Opnieuw is een malwarecampagne ontdekt waarbij malafide boekingswebsites die lijken op bijvoorbeeld Booking.com worden ingezet als lokmiddel om slachtoffers te misleiden. Slachtoffers worden verleid om kwaadaardige PowerShell-commando’s uit te voeren. De campagne maakt gebruik van DCRat, malware die volledige externe toegang mogelijk maakt en secundaire payloads kan installeren.

De infectie verloopt via verschillende stappen, meldt securitybedrijf Securonix. Slachtoffers ontvangen een phishingmail met een link naar een nep-Booking.com-pagina, vermomd als een reserveringsannulering. Op de frauduleuze website verschijnt een nep-CAPTCHA-foutmelding. Wie hierop klikt, krijgt een vals Blue Screen of Death (BSOD) te zien. Gebruikers worden vervolgens verleid een kwaadaardig script in het Uitvoeren-venster van Windows te plakken.

Het script downloadt een MSBuild-projectbestand (v.proj). MSBuild.exe compileert en voert de ingesloten payload uit. Om detectie te voorkomen schakelt de malware Windows Defender uit en installeert een .url-bestand in de Opstartmap voor blijvende toegang. De uiteindelijke payload is staxs.exe, dat verbinding legt met een command-and-control-server (C2) en een secundaire payload in aspnet_compiler.exe injecteert.

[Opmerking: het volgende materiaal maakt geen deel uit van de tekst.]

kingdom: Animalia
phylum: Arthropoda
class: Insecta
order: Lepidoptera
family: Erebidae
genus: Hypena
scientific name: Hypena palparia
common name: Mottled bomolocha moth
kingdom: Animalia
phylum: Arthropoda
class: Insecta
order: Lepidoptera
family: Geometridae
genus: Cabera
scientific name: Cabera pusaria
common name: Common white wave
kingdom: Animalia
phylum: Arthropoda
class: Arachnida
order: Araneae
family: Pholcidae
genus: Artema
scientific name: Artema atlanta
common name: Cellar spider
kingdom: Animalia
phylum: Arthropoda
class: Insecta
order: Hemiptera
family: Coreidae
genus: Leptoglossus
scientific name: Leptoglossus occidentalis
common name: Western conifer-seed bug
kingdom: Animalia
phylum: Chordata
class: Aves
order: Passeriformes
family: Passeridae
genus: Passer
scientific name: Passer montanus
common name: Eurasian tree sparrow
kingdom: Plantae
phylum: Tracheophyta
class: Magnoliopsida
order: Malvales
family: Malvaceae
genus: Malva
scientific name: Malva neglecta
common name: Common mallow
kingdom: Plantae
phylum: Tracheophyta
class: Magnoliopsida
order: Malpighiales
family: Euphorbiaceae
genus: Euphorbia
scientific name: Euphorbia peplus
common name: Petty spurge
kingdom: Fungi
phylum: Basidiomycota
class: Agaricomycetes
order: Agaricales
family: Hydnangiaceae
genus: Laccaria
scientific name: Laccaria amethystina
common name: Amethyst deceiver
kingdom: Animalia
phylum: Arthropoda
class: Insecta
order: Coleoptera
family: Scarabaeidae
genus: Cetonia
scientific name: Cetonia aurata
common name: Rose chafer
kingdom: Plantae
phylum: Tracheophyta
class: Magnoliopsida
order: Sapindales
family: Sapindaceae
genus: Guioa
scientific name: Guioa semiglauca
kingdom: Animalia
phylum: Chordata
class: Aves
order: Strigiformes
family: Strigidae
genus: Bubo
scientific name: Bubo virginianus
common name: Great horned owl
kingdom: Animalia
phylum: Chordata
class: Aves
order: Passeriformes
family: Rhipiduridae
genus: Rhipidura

De malware kan zichzelf onder meer verstoppen in legitieme processen, toetsaanslagen vastleggen en aanvallers persistente toegang geven tot systemen. Ook kunnen aanvallers met DCRat aanvullende malware installeren op systemen van slachtoffers.

De campagne richt zich met name op Europese organisaties in de hospitalitysector. De phishingmails vermelden kamertarieven in euro’s. Het v.proj-bestand bevat Russischtalige code, wat volgens de onderzoekers wijst op banden met Russische dreigingsactoren die DCRat gebruiken.